Finding New Sources
by Birdsong
This weekend, I had a great time attending the 16th Annual Taylorsville Solar Cook-off, which features lots of great blues music. There were at least three dozen different cookers in operation, working on dinner for some of the campers and vendors. The event is sponsored by Blackhawk Solar of Quincy, California, and takes place in the beautiful Indian Valley.
I was delighted to find that among the more usual crafts vendors, there were two local food resources (well, near the edges of my 100-mile radius, but still within it) that were new to me.
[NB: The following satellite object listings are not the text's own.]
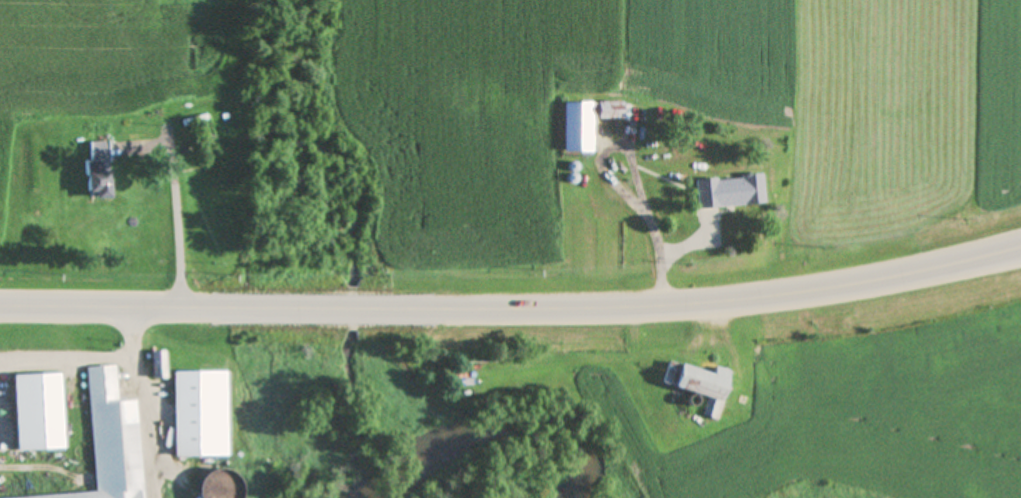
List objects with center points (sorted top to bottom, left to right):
building: (608, 110)
building: (572, 135)
building: (207, 151)
building: (97, 172)
building: (729, 191)
road: (178, 214)
road: (664, 272)
road: (513, 307)
road: (64, 329)
road: (66, 352)
building: (698, 383)
road: (139, 392)
building: (201, 414)
building: (109, 442)
river: (486, 446)
building: (218, 485)
river: (367, 496)

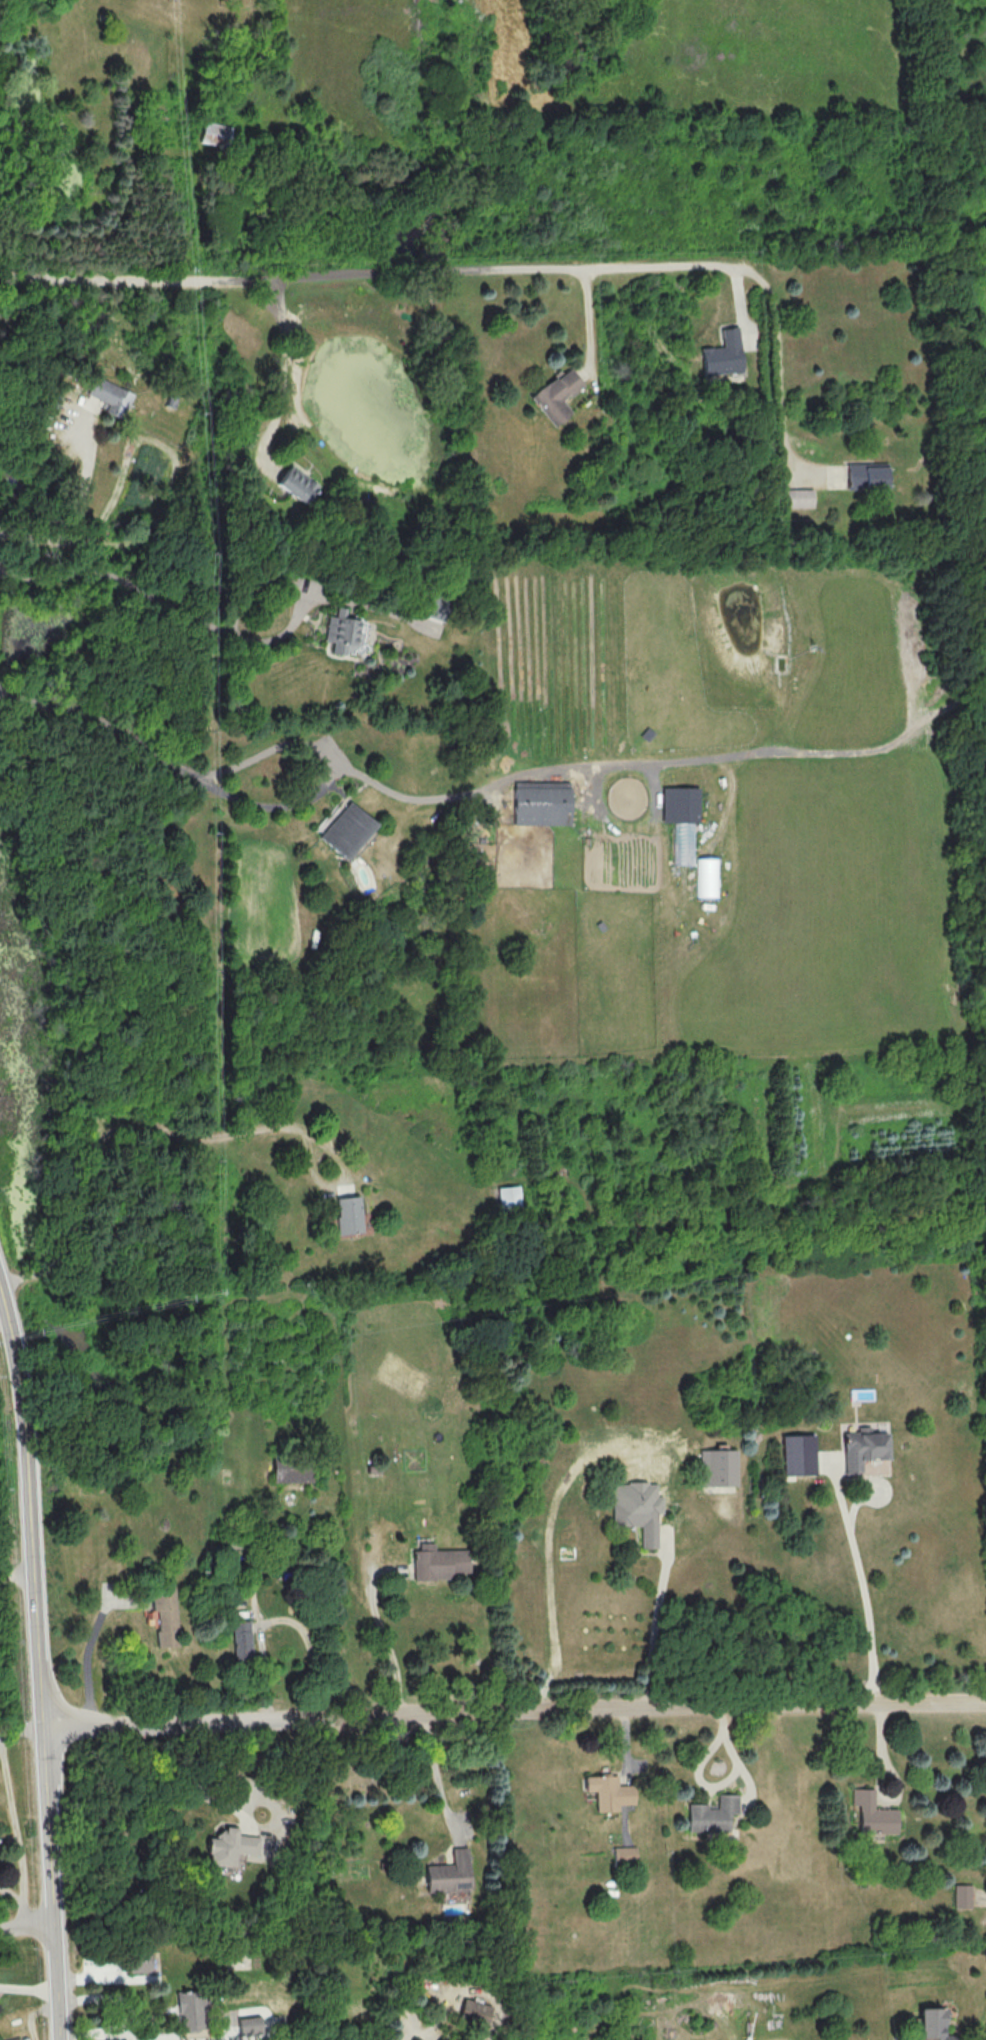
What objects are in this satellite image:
building: (216, 133)
road: (473, 272)
building: (723, 354)
road: (285, 374)
building: (111, 395)
building: (557, 395)
building: (868, 475)
building: (297, 484)
building: (799, 497)
road: (73, 516)
building: (343, 632)
road: (102, 720)
road: (328, 773)
road: (519, 773)
building: (543, 802)
building: (682, 820)
building: (347, 829)
building: (708, 877)
road: (106, 1134)
road: (338, 1186)
building: (511, 1196)
building: (349, 1214)
road: (1, 1300)
road: (2, 1316)
building: (863, 1447)
building: (798, 1454)
building: (718, 1467)
building: (292, 1469)
building: (638, 1508)
road: (549, 1544)
building: (439, 1562)
road: (15, 1576)
road: (865, 1589)
building: (165, 1616)
road: (658, 1621)
building: (241, 1640)
road: (385, 1643)
road: (88, 1646)
road: (36, 1665)
road: (691, 1707)
road: (218, 1723)
road: (625, 1744)
road: (633, 1764)
road: (182, 1778)
road: (439, 1780)
road: (702, 1781)
road: (748, 1782)
road: (877, 1785)
building: (608, 1791)
road: (15, 1810)
building: (712, 1814)
building: (873, 1814)
road: (460, 1819)
building: (229, 1846)
building: (625, 1854)
building: (451, 1872)
building: (963, 1896)
road: (25, 1925)
building: (140, 1960)
road: (95, 1964)
road: (105, 1977)
road: (26, 1987)
road: (110, 1996)
building: (191, 2010)
building: (474, 2012)
road: (266, 2014)
building: (932, 2023)
building: (249, 2025)
road: (99, 2034)
building: (14, 2039)
road: (219, 2039)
The first was Tehama Gold, producers of organic, extra-virgin olive oil since 1982. They had samples available for tasting, and their oil is amongst the greenest and freshest I have ever sipped. Sue has also created several therapeutic blends, her special olive oil infused with medicinal herbs, including lavender. I thought that lavender-infused olive oil sounded lovely for a special salad, but Dean, her son-in-law, warned me that adding bitter essential oils such as lavender affects the taste, although good for rubbing into the skin. He suggested that flavoring the olive oil by briefly steeping crushed rosemary in it would provide the culinary highlight I had in mind. Tehama Gold's olive oil can be purchased at the Chico Thursday Night Market throughout the summer, or ordered directly from their website.
The other great find was Mountain Meadows Mead, from Westwood, on the east side of Lake Almanor, near Lassen National Park. Ron Lunder and Peggy Fulder were squeezing fresh lemonade and also selling tastings and bottles of their eight different kinds of mead, which is wine made with honey rather than sugar. From their brochure:
Cherry Mead - smooth red tablewine similar to Zinfandel
Trickster's Treat Agave Mead - a drier mead made with organic Agave nectar, this mead was awarded a Silver Medal at the 2003 Boulder International Mead Fest.
Sierra Nectar Wildflower Mead - light and semi-sweet, comparable to a Reisling
Peach Mead - semi-sweet and made from organic peaches
Spice Nectar - mulled with ginger and tropical spices, this mead won Best Spice Mead at the 2002 Chicago International Mead Festival.
Cranberry Nectar - sweet and tart, made from Oregon cranberries (another new thing I learned was that cranberries are raised closer to me than I thought), and winner of a Silver Medal at the 2002 Chicago International Mead Festival.
Apricot Mead - a light dessert wine that can also be mixed with club soda for a wine cooler
Honeymoon Nectar Sweet Honeywine - comparable to a late-harvest Reisling, this wine won Best Traditional Mead at the 2002 Chicago International Mead Festival.
Now, I have made fruit wines in the past and greatly admire any winemaker who gets to the advanced, medal-winning stage, but particularly those who decide to do it with honey. Peggy and I discussed the fact that her mead used to be available at my local market, Downieville Grocery, and agreed that between the two of us, we would press the owners to place another order. I was delighted to locate two new-to-me sources while having such a great time. I have not included any information about solar cooking, however there is more on my personal blog, as well as a few handy links if you want to further reduce your ecological footprint by giving solar cooking a try this summer.
Birdsong lives in the Sierra Nevada foothills of California, where she blogs about her passions at A View from Sierra County.




There's always more local foods to discover. I've never tried mead and have been interested in it since reading Full Moon Feast. I just emailed Mountain Meadows to see if there's a retailer who sells their mead in Davis or Sacramento.
Mead may be our oldest fermented drink and Ethiopians have been drinking a honey wine called tej for a very long time.